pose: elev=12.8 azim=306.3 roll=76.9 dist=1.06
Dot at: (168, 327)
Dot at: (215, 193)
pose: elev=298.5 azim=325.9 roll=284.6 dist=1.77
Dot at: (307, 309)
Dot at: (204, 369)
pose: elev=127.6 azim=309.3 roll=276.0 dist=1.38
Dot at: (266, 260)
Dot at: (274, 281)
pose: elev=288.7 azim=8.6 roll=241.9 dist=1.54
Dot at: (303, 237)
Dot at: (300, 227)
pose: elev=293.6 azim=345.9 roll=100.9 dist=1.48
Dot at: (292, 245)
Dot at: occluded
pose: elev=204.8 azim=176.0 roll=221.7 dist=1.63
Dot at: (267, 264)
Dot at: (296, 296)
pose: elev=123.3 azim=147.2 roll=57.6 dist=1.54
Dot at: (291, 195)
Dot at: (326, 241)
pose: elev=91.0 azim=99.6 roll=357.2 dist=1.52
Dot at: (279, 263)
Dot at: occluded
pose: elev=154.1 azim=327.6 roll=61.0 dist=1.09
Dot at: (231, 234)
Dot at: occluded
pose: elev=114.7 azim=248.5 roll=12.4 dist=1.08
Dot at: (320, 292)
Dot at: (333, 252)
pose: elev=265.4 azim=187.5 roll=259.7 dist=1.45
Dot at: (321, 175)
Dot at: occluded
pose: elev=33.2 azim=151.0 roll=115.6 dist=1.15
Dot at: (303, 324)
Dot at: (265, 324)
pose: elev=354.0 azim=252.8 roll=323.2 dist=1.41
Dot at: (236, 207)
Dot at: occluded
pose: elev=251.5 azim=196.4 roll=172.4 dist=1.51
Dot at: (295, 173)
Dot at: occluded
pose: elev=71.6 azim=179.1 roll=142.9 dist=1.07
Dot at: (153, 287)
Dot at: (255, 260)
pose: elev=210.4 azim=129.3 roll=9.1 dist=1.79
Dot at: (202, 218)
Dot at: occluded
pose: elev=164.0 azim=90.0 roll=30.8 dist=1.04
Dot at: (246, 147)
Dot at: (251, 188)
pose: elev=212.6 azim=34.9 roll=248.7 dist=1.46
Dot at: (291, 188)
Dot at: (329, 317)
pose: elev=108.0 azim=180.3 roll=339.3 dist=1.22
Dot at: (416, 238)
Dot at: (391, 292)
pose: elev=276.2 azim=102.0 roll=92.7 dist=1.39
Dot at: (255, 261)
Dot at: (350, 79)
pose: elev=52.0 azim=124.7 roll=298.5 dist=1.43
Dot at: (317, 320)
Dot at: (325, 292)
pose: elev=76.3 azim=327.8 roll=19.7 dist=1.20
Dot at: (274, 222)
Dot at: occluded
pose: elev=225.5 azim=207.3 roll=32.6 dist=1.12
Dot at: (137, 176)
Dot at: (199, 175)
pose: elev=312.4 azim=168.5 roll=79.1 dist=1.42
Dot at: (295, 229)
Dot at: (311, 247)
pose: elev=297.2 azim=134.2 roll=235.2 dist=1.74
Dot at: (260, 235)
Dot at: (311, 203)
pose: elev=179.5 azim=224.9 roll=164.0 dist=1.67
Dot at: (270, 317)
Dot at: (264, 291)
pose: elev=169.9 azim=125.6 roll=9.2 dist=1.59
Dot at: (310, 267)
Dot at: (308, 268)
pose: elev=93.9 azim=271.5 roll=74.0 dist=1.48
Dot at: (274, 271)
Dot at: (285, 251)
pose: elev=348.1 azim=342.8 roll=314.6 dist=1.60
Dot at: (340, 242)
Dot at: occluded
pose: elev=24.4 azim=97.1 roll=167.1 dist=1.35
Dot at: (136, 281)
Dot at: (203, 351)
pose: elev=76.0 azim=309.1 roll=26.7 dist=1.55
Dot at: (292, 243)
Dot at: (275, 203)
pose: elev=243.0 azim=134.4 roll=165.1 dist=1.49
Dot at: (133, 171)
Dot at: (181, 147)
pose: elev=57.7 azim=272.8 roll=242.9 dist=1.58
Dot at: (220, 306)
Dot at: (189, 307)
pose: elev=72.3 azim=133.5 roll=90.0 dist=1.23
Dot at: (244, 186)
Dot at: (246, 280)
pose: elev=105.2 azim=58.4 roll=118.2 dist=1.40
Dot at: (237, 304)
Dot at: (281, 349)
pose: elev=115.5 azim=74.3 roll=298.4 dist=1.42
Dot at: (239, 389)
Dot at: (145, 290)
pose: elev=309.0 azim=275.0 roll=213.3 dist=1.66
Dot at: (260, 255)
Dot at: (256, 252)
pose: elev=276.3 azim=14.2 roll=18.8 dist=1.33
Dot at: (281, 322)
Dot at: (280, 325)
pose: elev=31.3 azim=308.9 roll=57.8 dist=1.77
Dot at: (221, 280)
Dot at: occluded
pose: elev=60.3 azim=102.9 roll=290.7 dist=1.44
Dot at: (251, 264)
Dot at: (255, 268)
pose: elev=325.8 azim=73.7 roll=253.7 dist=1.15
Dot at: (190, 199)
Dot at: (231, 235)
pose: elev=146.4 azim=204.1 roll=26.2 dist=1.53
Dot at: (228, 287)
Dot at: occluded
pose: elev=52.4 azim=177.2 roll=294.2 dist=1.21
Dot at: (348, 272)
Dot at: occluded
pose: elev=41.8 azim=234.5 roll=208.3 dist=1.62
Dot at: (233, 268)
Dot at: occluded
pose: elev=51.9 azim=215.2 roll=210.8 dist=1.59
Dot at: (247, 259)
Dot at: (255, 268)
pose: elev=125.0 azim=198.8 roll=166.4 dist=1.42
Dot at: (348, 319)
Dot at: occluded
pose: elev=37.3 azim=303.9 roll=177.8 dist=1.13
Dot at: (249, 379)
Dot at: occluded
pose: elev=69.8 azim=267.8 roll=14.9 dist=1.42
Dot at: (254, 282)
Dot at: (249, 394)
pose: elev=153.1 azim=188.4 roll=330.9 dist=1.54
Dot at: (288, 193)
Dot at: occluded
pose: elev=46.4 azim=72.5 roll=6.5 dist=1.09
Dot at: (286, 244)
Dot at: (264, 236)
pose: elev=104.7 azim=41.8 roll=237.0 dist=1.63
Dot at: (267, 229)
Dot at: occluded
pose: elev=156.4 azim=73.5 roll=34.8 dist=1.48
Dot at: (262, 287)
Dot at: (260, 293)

> Task instructions:
Write out all the records again, switching each "pose" to "camera" and changing nothing else.

> Exercise answer:
camera: elev=12.8 azim=306.3 roll=76.9 dist=1.06
Dot at: (168, 327)
Dot at: (215, 193)
camera: elev=298.5 azim=325.9 roll=284.6 dist=1.77
Dot at: (307, 309)
Dot at: (204, 369)
camera: elev=127.6 azim=309.3 roll=276.0 dist=1.38
Dot at: (266, 260)
Dot at: (274, 281)
camera: elev=288.7 azim=8.6 roll=241.9 dist=1.54
Dot at: (303, 237)
Dot at: (300, 227)
camera: elev=293.6 azim=345.9 roll=100.9 dist=1.48
Dot at: (292, 245)
Dot at: occluded
camera: elev=204.8 azim=176.0 roll=221.7 dist=1.63
Dot at: (267, 264)
Dot at: (296, 296)
camera: elev=123.3 azim=147.2 roll=57.6 dist=1.54
Dot at: (291, 195)
Dot at: (326, 241)
camera: elev=91.0 azim=99.6 roll=357.2 dist=1.52
Dot at: (279, 263)
Dot at: occluded
camera: elev=154.1 azim=327.6 roll=61.0 dist=1.09
Dot at: (231, 234)
Dot at: occluded
camera: elev=114.7 azim=248.5 roll=12.4 dist=1.08
Dot at: (320, 292)
Dot at: (333, 252)
camera: elev=265.4 azim=187.5 roll=259.7 dist=1.45
Dot at: (321, 175)
Dot at: occluded
camera: elev=33.2 azim=151.0 roll=115.6 dist=1.15
Dot at: (303, 324)
Dot at: (265, 324)
camera: elev=354.0 azim=252.8 roll=323.2 dist=1.41
Dot at: (236, 207)
Dot at: occluded
camera: elev=251.5 azim=196.4 roll=172.4 dist=1.51
Dot at: (295, 173)
Dot at: occluded
camera: elev=71.6 azim=179.1 roll=142.9 dist=1.07
Dot at: (153, 287)
Dot at: (255, 260)
camera: elev=210.4 azim=129.3 roll=9.1 dist=1.79
Dot at: (202, 218)
Dot at: occluded
camera: elev=164.0 azim=90.0 roll=30.8 dist=1.04
Dot at: (246, 147)
Dot at: (251, 188)
camera: elev=212.6 azim=34.9 roll=248.7 dist=1.46
Dot at: (291, 188)
Dot at: (329, 317)
camera: elev=108.0 azim=180.3 roll=339.3 dist=1.22
Dot at: (416, 238)
Dot at: (391, 292)
camera: elev=276.2 azim=102.0 roll=92.7 dist=1.39
Dot at: (255, 261)
Dot at: (350, 79)
camera: elev=52.0 azim=124.7 roll=298.5 dist=1.43
Dot at: (317, 320)
Dot at: (325, 292)
camera: elev=76.3 azim=327.8 roll=19.7 dist=1.20
Dot at: (274, 222)
Dot at: occluded
camera: elev=225.5 azim=207.3 roll=32.6 dist=1.12
Dot at: (137, 176)
Dot at: (199, 175)
camera: elev=312.4 azim=168.5 roll=79.1 dist=1.42
Dot at: (295, 229)
Dot at: (311, 247)
camera: elev=297.2 azim=134.2 roll=235.2 dist=1.74
Dot at: (260, 235)
Dot at: (311, 203)
camera: elev=179.5 azim=224.9 roll=164.0 dist=1.67
Dot at: (270, 317)
Dot at: (264, 291)
camera: elev=169.9 azim=125.6 roll=9.2 dist=1.59
Dot at: (310, 267)
Dot at: (308, 268)
camera: elev=93.9 azim=271.5 roll=74.0 dist=1.48
Dot at: (274, 271)
Dot at: (285, 251)
camera: elev=348.1 azim=342.8 roll=314.6 dist=1.60
Dot at: (340, 242)
Dot at: occluded
camera: elev=24.4 azim=97.1 roll=167.1 dist=1.35
Dot at: (136, 281)
Dot at: (203, 351)
camera: elev=76.0 azim=309.1 roll=26.7 dist=1.55
Dot at: (292, 243)
Dot at: (275, 203)
camera: elev=243.0 azim=134.4 roll=165.1 dist=1.49
Dot at: (133, 171)
Dot at: (181, 147)
camera: elev=57.7 azim=272.8 roll=242.9 dist=1.58
Dot at: (220, 306)
Dot at: (189, 307)
camera: elev=72.3 azim=133.5 roll=90.0 dist=1.23
Dot at: (244, 186)
Dot at: (246, 280)
camera: elev=105.2 azim=58.4 roll=118.2 dist=1.40
Dot at: (237, 304)
Dot at: (281, 349)
camera: elev=115.5 azim=74.3 roll=298.4 dist=1.42
Dot at: (239, 389)
Dot at: (145, 290)
camera: elev=309.0 azim=275.0 roll=213.3 dist=1.66
Dot at: (260, 255)
Dot at: (256, 252)
camera: elev=276.3 azim=14.2 roll=18.8 dist=1.33
Dot at: (281, 322)
Dot at: (280, 325)
camera: elev=31.3 azim=308.9 roll=57.8 dist=1.77
Dot at: (221, 280)
Dot at: occluded
camera: elev=60.3 azim=102.9 roll=290.7 dist=1.44
Dot at: (251, 264)
Dot at: (255, 268)
camera: elev=325.8 azim=73.7 roll=253.7 dist=1.15
Dot at: (190, 199)
Dot at: (231, 235)
camera: elev=146.4 azim=204.1 roll=26.2 dist=1.53
Dot at: (228, 287)
Dot at: occluded
camera: elev=52.4 azim=177.2 roll=294.2 dist=1.21
Dot at: (348, 272)
Dot at: occluded
camera: elev=41.8 azim=234.5 roll=208.3 dist=1.62
Dot at: (233, 268)
Dot at: occluded
camera: elev=51.9 azim=215.2 roll=210.8 dist=1.59
Dot at: (247, 259)
Dot at: (255, 268)
camera: elev=125.0 azim=198.8 roll=166.4 dist=1.42
Dot at: (348, 319)
Dot at: occluded
camera: elev=37.3 azim=303.9 roll=177.8 dist=1.13
Dot at: (249, 379)
Dot at: occluded
camera: elev=69.8 azim=267.8 roll=14.9 dist=1.42
Dot at: (254, 282)
Dot at: (249, 394)
camera: elev=153.1 azim=188.4 roll=330.9 dist=1.54
Dot at: (288, 193)
Dot at: occluded
camera: elev=46.4 azim=72.5 roll=6.5 dist=1.09
Dot at: (286, 244)
Dot at: (264, 236)
camera: elev=104.7 azim=41.8 roll=237.0 dist=1.63
Dot at: (267, 229)
Dot at: occluded
camera: elev=156.4 azim=73.5 roll=34.8 dist=1.48
Dot at: (262, 287)
Dot at: (260, 293)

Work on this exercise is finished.